Ce n'est peut-être pas volontaire, mais les pistes annoncées aujourd'hui par Manuel Valls pour atteindre l'objectif de réduction de 50 milliards d'euros de dépenses publiques sont politiquement très astucieuses.
L'impact du gel du point d'indice et des minima sociaux
Geler les minima sociaux, les retraites et le point d'indice de la rémunération des fonctionnaires, en soi, ne réduit pas la dépense publique; cela va la maintenir au même montant; Si le nombre de retraités, de bénéficiaires des minimas sociaux, de fonctionnaires, augmente (et si ces derniers bénéficient d'un avancement) les dépenses vont même augmenter automatiquement. Cela ne peut contribuer à réduire le déficit public que sous une condition : il y a suffisamment d'inflation.
En effet, s'il y a de l'inflation, les prix et les revenus nominaux augmentent, ce qui augmentera mécaniquement les recettes de l'Etat; la hausse des prix augmente le montant des recettes de TVA, celle des revenus nominaux les recettes de l'impôt sur le revenu et les rentrées de cotisations sociales. Avec suffisamment d'inflation, les recettes vont donc augmenter plus vite que les dépenses, ce qui réduira les déficits.
C'est la première astuce politique de ce plan : faire passer une hausse de prélèvements pour une baisse des dépenses publiques. C'est un coup classique; Dans un contexte idéologique ou les hausses d'impôt sont perçues comme mauvaises, et les baisses de dépenses comme vertueuses, faire passer les premières pour les secondes est un excellent procédé pour bénéficier de commentaires élogieux.
La seconde astuce, c'est de reposer sur l'illusion monétaire. Les gens détestent les réductions de budgets, et en particulier, de leurs rémunérations. un revenu inchangé avec 1% d'inflation est bien plus facile à accepter qu'un revenu qui baisse de 1% avec inflation zéro. Les fonctionnaires le savent bien, qui ont vu le point d'indice rester inchangé depuis 2010 sans protester.
Le risque de déflation
Mais il y a encore mieux. Le problème actuel de la zone euro est actuellement la trop faible inflation qui y règne, et la répugnance de la BCE à agir contre celle-ci autrement que sous forme de discours annonçant que peut-être, éventuellement, elle pourra faire quelque chose. Ce blocage est explicable : la BCE ne veut, ni ne peut, relâcher la pression sur les gouvernements européens, craignant que ceux-ci ne cessent leurs efforts pour agir dans le sens qu'elle a décidé.
La BCE ne peut donc pas faire de politique plus expansionniste tant que les gouvernements européens ne font pas assez d'efforts à son goût pour réduire leurs déficits publics; et les efforts des gouvernements européens sont voués à l'échec tant que la BCE ne fait pas une politique suffisamment expansionniste.

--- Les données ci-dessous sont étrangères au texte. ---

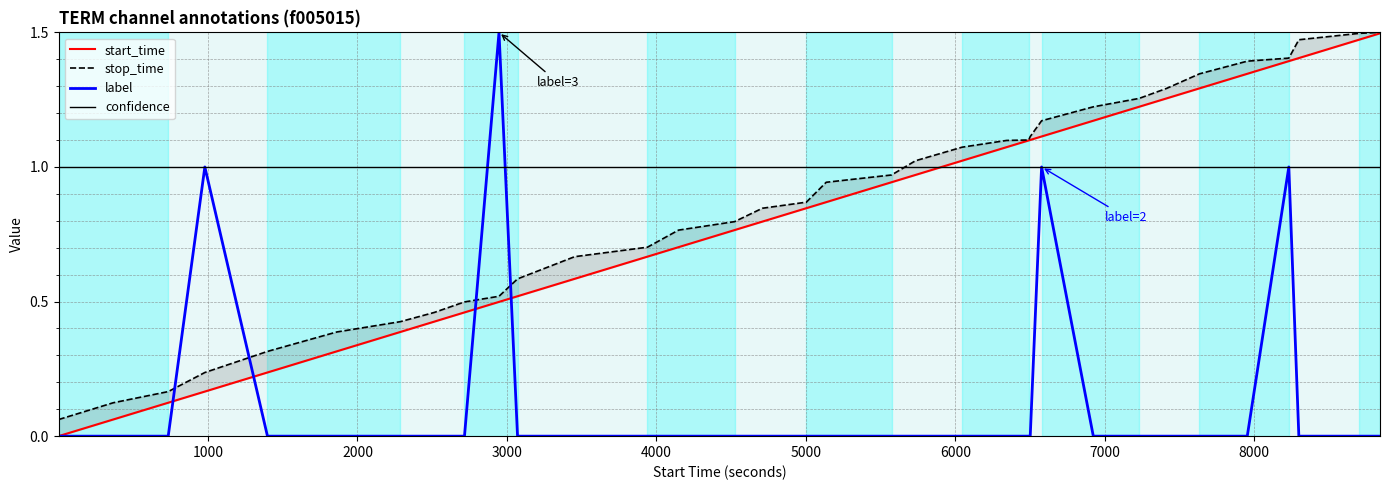

True or false: start_time and stop_time cross at least once.

False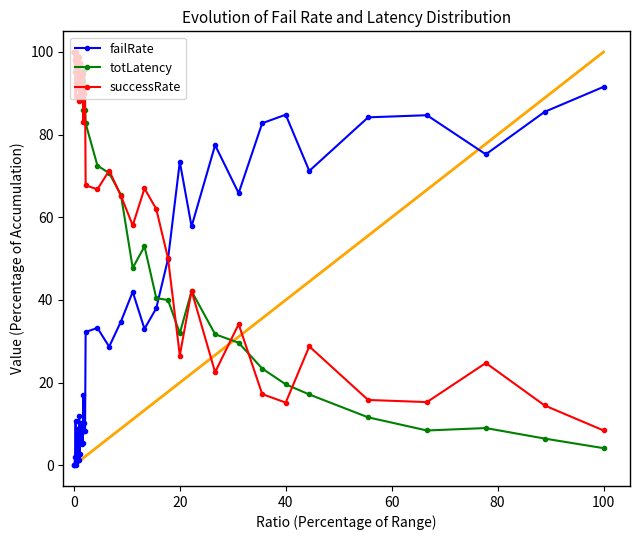

Which series has the largest total across all categories?

successRate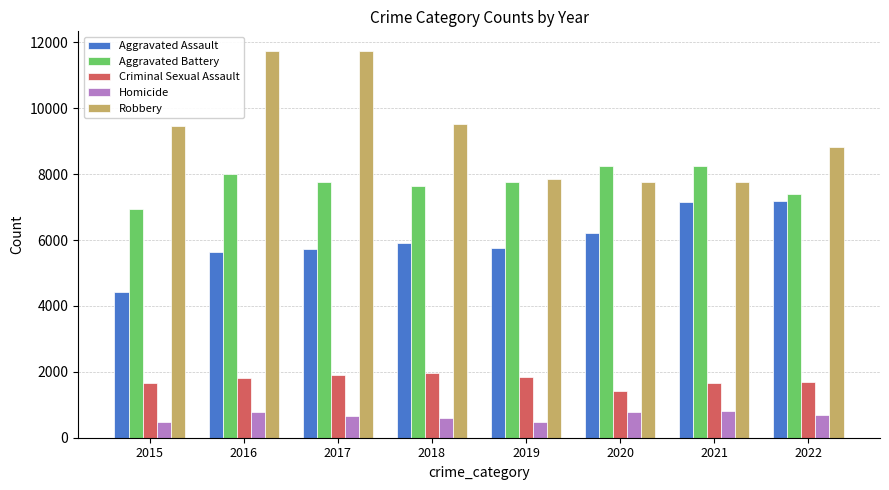

Where is Robbery nearest to the value 9758?

2018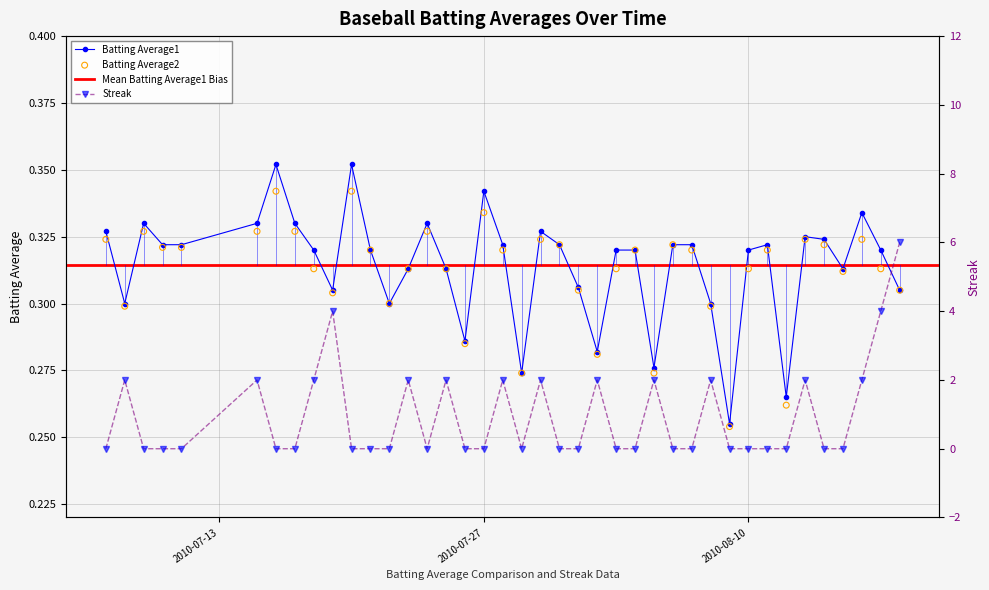

Which series has the largest Y range (max minus min)?

Streak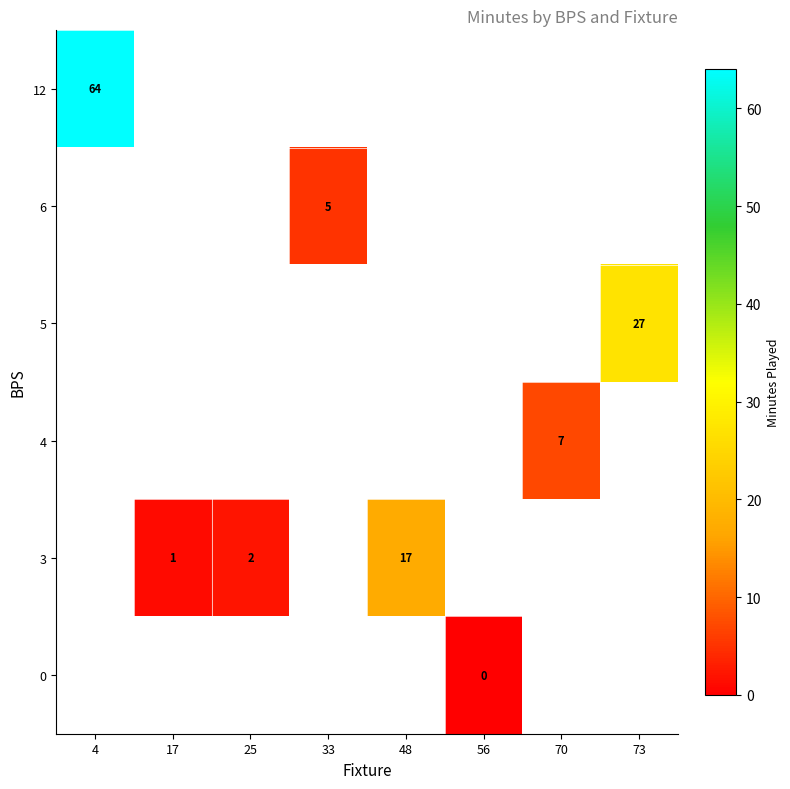

How many data points does each series have?

8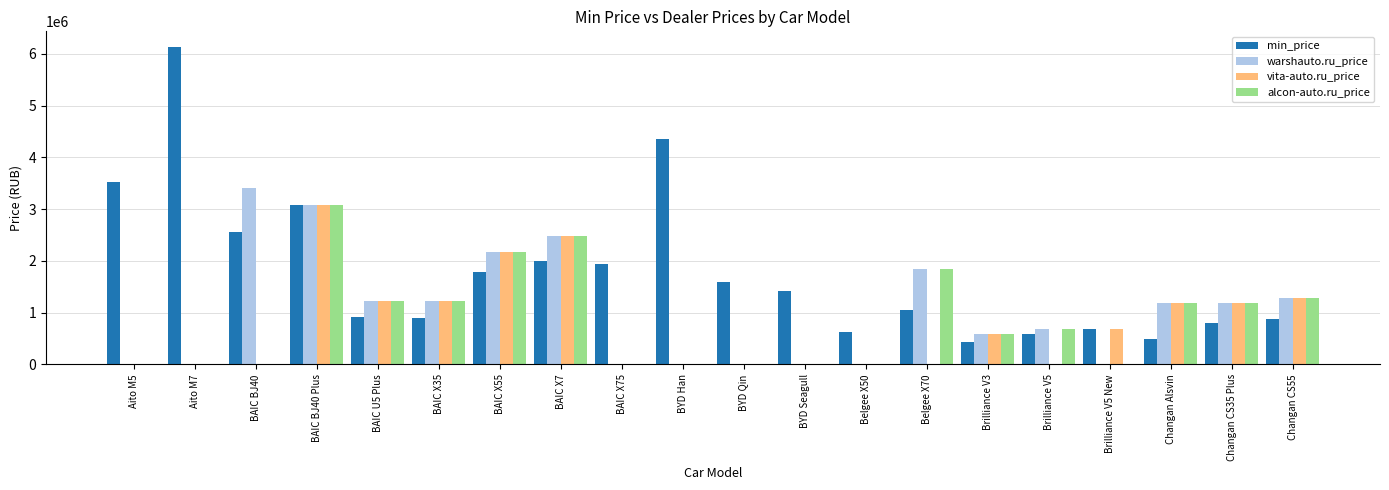

At which category does the chart reach its peak across all series?

Aito M7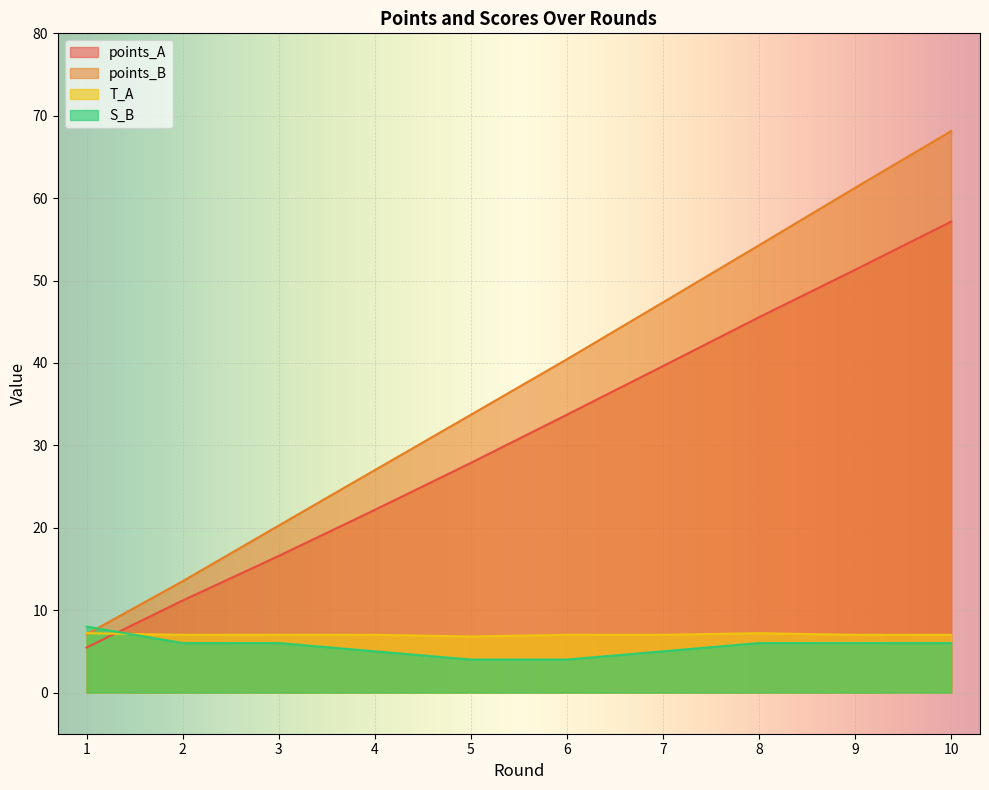

How many values in the points_A series are below 33?

5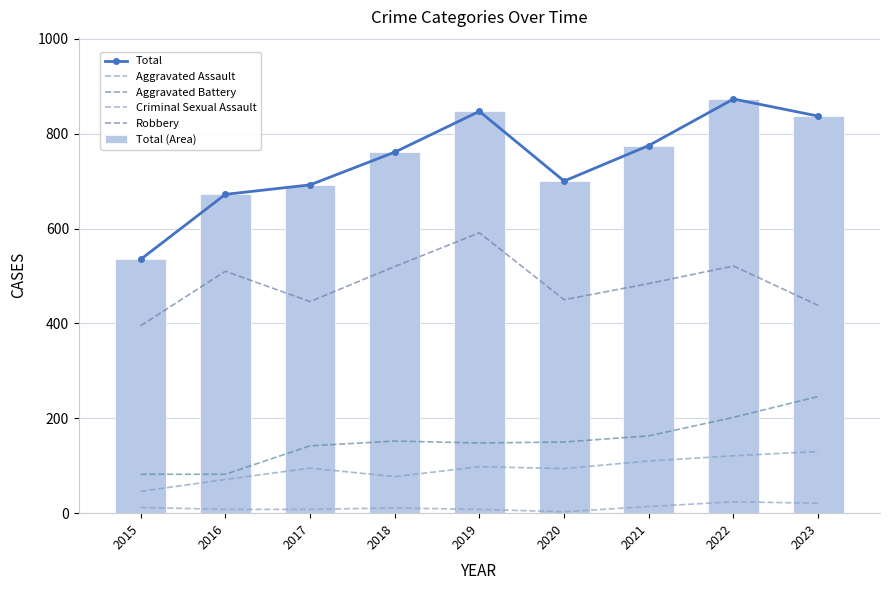

Is the value of Total (Area) at 2016 greater than the value of Total at 2023?

No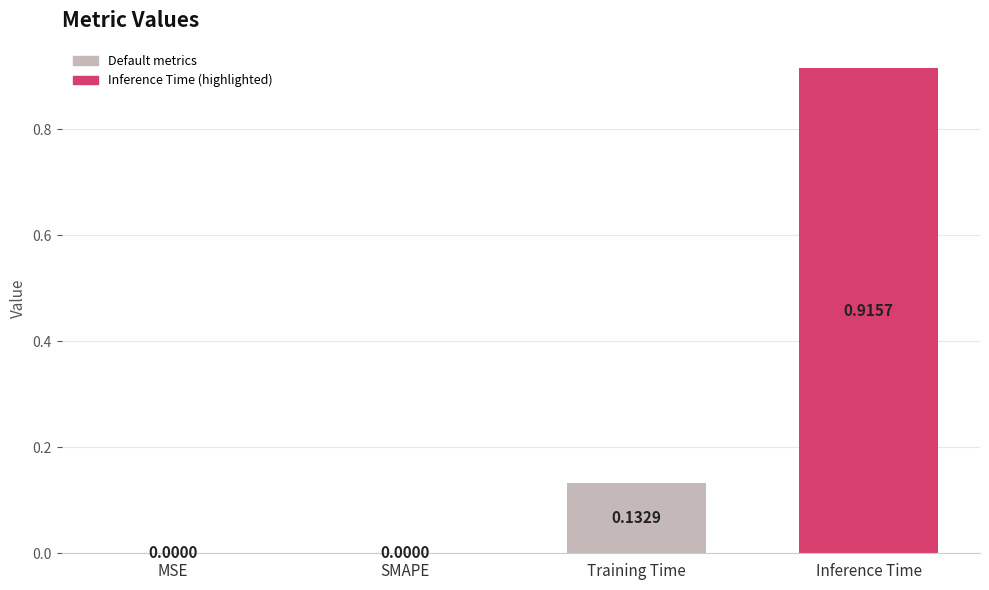

Between Inference Time and MSE, which is larger?

Inference Time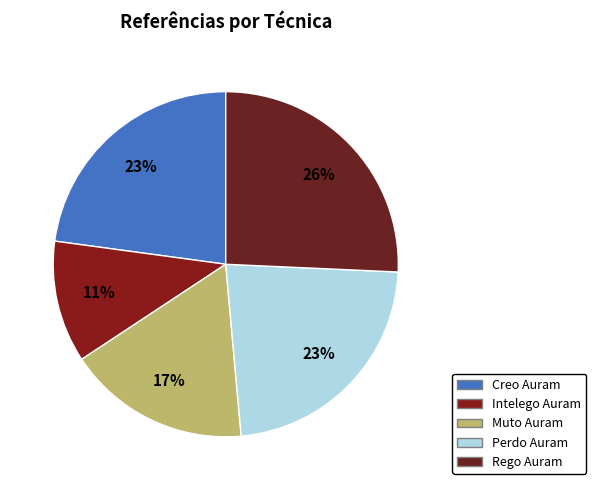

Which category has the biggest portion of the pie?

Rego Auram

Ce jeu stupide peut durer longtemps.
Et c'est ici que réside la troisième astuce du plan annoncé par Manuel Valls : renvoyer la balle dans le camp de la BCE. Si l'inflation est faible au cours des prochaines années, le déficit public français ne sera que peu réduit, mais ce sera facile à justifier auprès de la commission européenne : c'est parce que la BCE n'a pas fait la bonne politique. Et si la BCE ramène l'inflation vers un niveau plus élevé, la réduction du déficit issue de ces mesures sera d'autant plus forte.
L'avantage de se lier les mains
Il est bien plus judicieux d'appréhender la crise de la zone euro sous l'angle du jeu stratégique entre la BCE et les gouvernements que sous la question plus étroite de la "bonne politique macroéconomique" à mener. Depuis des années, la BCE laisse la zone euro au bord de la crise pour pousser les gouvernements à agir dans le sens qui lui convient et qui est susceptible de permettre la survie de la zone euro. Dans ces conditions, il peut être avantageux de se lier les mains - de s'imposer des contraintes de comportement pour obliger l'autre à agir dans le sens qu'on souhaite. Si je suis manifestant et que je veux bloquer le passage du train, je suis plus crédible en m'enchaînant à la voie et en jetant la clé qu'en restant simplement sur celle-ci : je risque toujours d'être tenté de partir au dernier moment.
Avec son plan, le gouvernement français a peut-être réussi à se lier les mains juste assez pour contraindre la BCE à agir; on verra s'il y réussit.